Sunday is Divine Mercy Sunday.
Divine Mercy Sunday is based on the visions of St Faustina and was instituted by Pope John Paul II.
There is a Divine Mercy Novena which you can pray in the week and a half before the feast. Lent, Holy Week, Easter and Divine Mercy Sunday all come during the busy time of the year for me, which is what I blame for the fact that I have forgotten to start this Novena in time every. single. year. It might be due to the fact that I am, as one commenter accused me of being, “a lukewarm Catholic.” But I kinda doubt it. I think I forget it because I’m an absent-minded Catholic with a lot on her plate.
My excuses don’t change the fact that Divine Mercy is an opportunity for a spiritual deep-cleaning that no one should miss. I’m not going to try to explain Divine Mercy Sunday because I couldn’t find anything I could link to that was simple, clear-cut and authoritative. I’ve read the Apostolic Decree establishing the feast, as well as clarifications from the Vatican to the United States Conference of Bishops, but I don’t feel comfortable laying down a 1-2-3 list for other people to follow.
Here is what I do feel I can say. The fount of Jesus’ mercy is opened to us in a more thorough way if we will got to confession (I’ve read that going to confession during Lent suffices) and then take communion on Divine Mercy Sunday. Jesus promised through his saints that we would receive a total remission of our sins on this day, something akin to what we received at our baptism. The important things (to me at least) are a willingness to face our own sinfulness and seek forgiveness in confession and then to unite ourselves with the risen Christ in the eucharist.

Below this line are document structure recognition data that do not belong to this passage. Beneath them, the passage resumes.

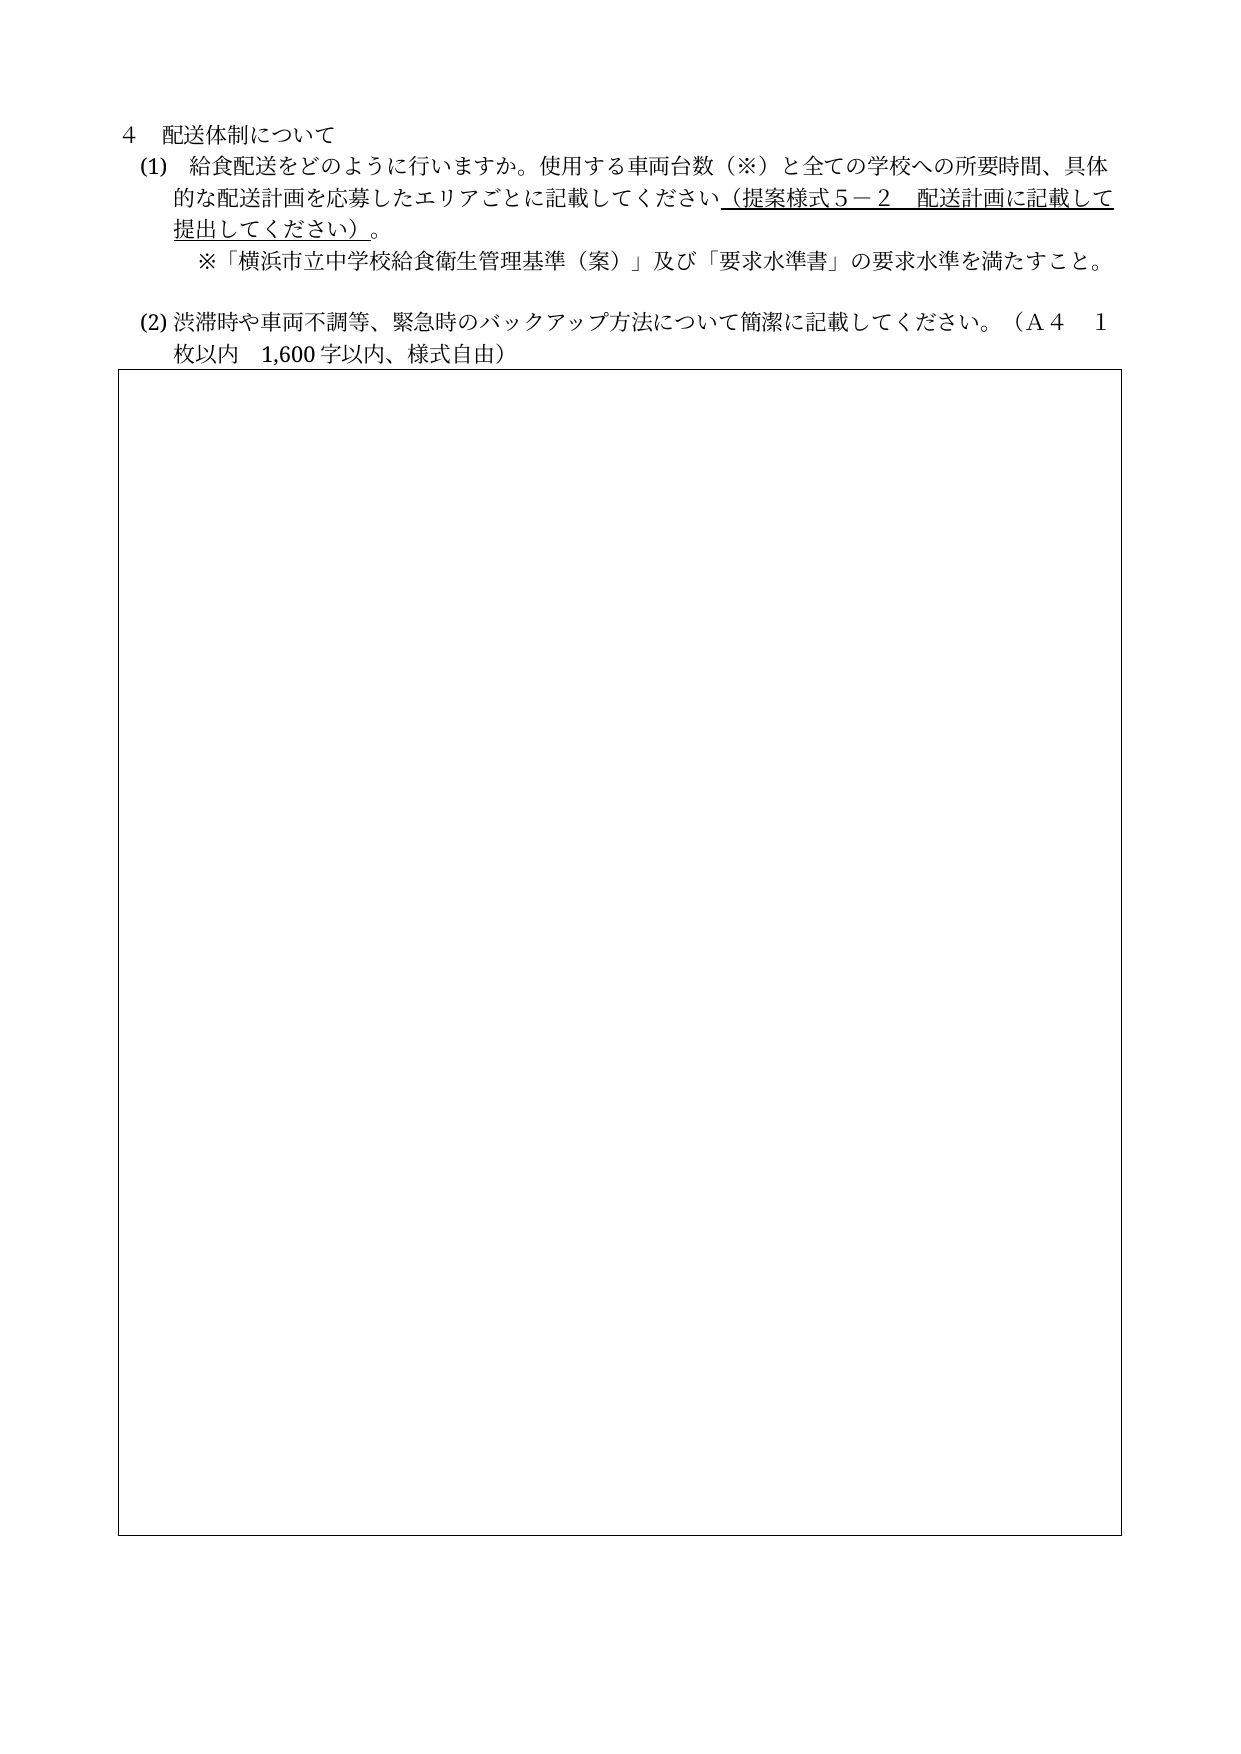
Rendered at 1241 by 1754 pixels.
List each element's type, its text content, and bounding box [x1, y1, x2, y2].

text (2) 渋滞時や車両不調等、緊急時のバックアップ方法について簡潔に記載してください。（Ａ４ １枚以内 1,600字以内、様式自由） [140, 305, 1122, 368]
table_header [119, 370, 1121, 1534]
text ４ 配送体制について [118, 118, 1122, 149]
text ※「横浜市立中学校給食衛生管理基準（案）」及び「要求水準書」の要求水準を満たすこと。 [181, 244, 1122, 276]
text (1) 給食配送をどのように行いますか。使用する車両台数（※）と全ての学校への所要時間、具体的な配送計画を応募したエリアごとに記載してください（提案様式５－２ 配送計画に記載して提出してください）。 [140, 149, 1122, 244]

I am not speaking for anyone else but myself here. I am certainly not quoting Church authorities, but I don’t think Christ gave us this great gift of Divine Mercy just to save ourselves. I think it is also a way of equipping us spiritually to go forth and proclaim the Good News by how we live, what we say and to whomever we meet.
We are, all of us, as God told Abraham, “blessed to be a blessing.”

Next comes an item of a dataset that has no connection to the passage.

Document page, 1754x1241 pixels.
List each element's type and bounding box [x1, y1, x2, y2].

So what does this have to do with post birth abortion, morning after pills for little girls, gay marriage, polyamory, sequesters, unending undeclared wars and us? For that matter, what do we have to do with anything on that list?
William Butler Yeats wrote in The Second Coming:
Turning and turning in the widening gyre
The falcon cannot hear the falconer;
Things fall apart; the centre cannot hold;
Mere anarchy is loosed upon the world,
The blood-dimmed tide is loosed, and everywhere
The ceremony of innocence is drowned;
The best lack all conviction, while the worst
Are full of passionate intensity.
The falcon cannot hear the falconer.
We are the falcon and Christ is the falconer. We live in a world whose center cannot hold. Our job — our seemingly impossible job — is to be light in a world that loves the darkness, craves death and hates the truth. We cannot be the light if we are ourselves part of the darkness. No matter how talented, sincere or dedicated we are, we can not be the light of Christ in a blackened world if we are still in love with our own sins. We delude ourselves if we think that.
Divine Mercy Sunday is a day when the sacrifice of Calvary and the reality of the Resurrection unite in one great gift of complete forgiveness for those who are willing to seek and accept it. It is a gift to us. It is also a way of blessing us, so that we can become a blessing.